» Problem:
Write out these lines from the records exactly, starting at the line that contains "## Requirements" and ending with the line that contains "A short script". Include both of those lines.

(Source texts of formatted documents)
════════════════════
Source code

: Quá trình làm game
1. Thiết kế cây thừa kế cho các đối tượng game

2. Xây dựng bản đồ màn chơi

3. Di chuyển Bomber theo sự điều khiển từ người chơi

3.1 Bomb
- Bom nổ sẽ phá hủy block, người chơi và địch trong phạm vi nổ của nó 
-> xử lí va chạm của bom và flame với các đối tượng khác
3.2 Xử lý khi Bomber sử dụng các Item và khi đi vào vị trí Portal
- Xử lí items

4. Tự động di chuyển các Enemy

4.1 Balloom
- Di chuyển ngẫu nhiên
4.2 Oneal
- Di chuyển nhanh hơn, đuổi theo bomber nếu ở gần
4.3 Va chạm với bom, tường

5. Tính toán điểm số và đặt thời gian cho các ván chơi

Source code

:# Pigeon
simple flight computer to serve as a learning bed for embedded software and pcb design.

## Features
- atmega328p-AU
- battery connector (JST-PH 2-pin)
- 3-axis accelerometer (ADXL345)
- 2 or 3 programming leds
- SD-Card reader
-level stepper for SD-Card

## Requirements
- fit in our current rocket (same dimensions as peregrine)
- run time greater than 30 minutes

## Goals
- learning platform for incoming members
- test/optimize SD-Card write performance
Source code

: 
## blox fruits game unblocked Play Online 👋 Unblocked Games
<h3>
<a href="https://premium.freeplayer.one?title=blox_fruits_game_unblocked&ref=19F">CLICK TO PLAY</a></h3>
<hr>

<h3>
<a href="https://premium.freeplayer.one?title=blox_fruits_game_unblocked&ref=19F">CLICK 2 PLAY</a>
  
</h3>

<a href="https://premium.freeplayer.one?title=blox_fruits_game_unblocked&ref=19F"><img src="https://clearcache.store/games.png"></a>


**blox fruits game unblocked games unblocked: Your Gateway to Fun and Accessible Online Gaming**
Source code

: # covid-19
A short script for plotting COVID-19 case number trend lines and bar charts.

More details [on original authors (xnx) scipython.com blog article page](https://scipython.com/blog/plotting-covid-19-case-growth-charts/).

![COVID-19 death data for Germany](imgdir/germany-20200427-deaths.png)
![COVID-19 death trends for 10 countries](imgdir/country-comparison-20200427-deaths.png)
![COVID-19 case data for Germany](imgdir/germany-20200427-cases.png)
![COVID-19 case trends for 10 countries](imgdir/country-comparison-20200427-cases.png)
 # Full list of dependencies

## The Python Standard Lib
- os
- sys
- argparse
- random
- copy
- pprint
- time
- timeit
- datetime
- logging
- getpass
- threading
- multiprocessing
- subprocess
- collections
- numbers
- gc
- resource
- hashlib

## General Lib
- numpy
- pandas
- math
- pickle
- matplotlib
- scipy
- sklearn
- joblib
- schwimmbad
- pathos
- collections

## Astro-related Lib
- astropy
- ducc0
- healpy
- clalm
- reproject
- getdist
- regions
════════════════════
» Answer section:
## Requirements
- fit in our current rocket (same dimensions as peregrine)
- run time greater than 30 minutes

## Goals
- learning platform for incoming members
- test/optimize SD-Card write performance
Source code

: 
## blox fruits game unblocked Play Online 👋 Unblocked Games
<h3>
<a href="https://premium.freeplayer.one?title=blox_fruits_game_unblocked&ref=19F">CLICK TO PLAY</a></h3>
<hr>

<h3>
<a href="https://premium.freeplayer.one?title=blox_fruits_game_unblocked&ref=19F">CLICK 2 PLAY</a>
  
</h3>

<a href="https://premium.freeplayer.one?title=blox_fruits_game_unblocked&ref=19F"><img src="https://clearcache.store/games.png"></a>


**blox fruits game unblocked games unblocked: Your Gateway to Fun and Accessible Online Gaming**
Source code

: # covid-19
A short script for plotting COVID-19 case number trend lines and bar charts.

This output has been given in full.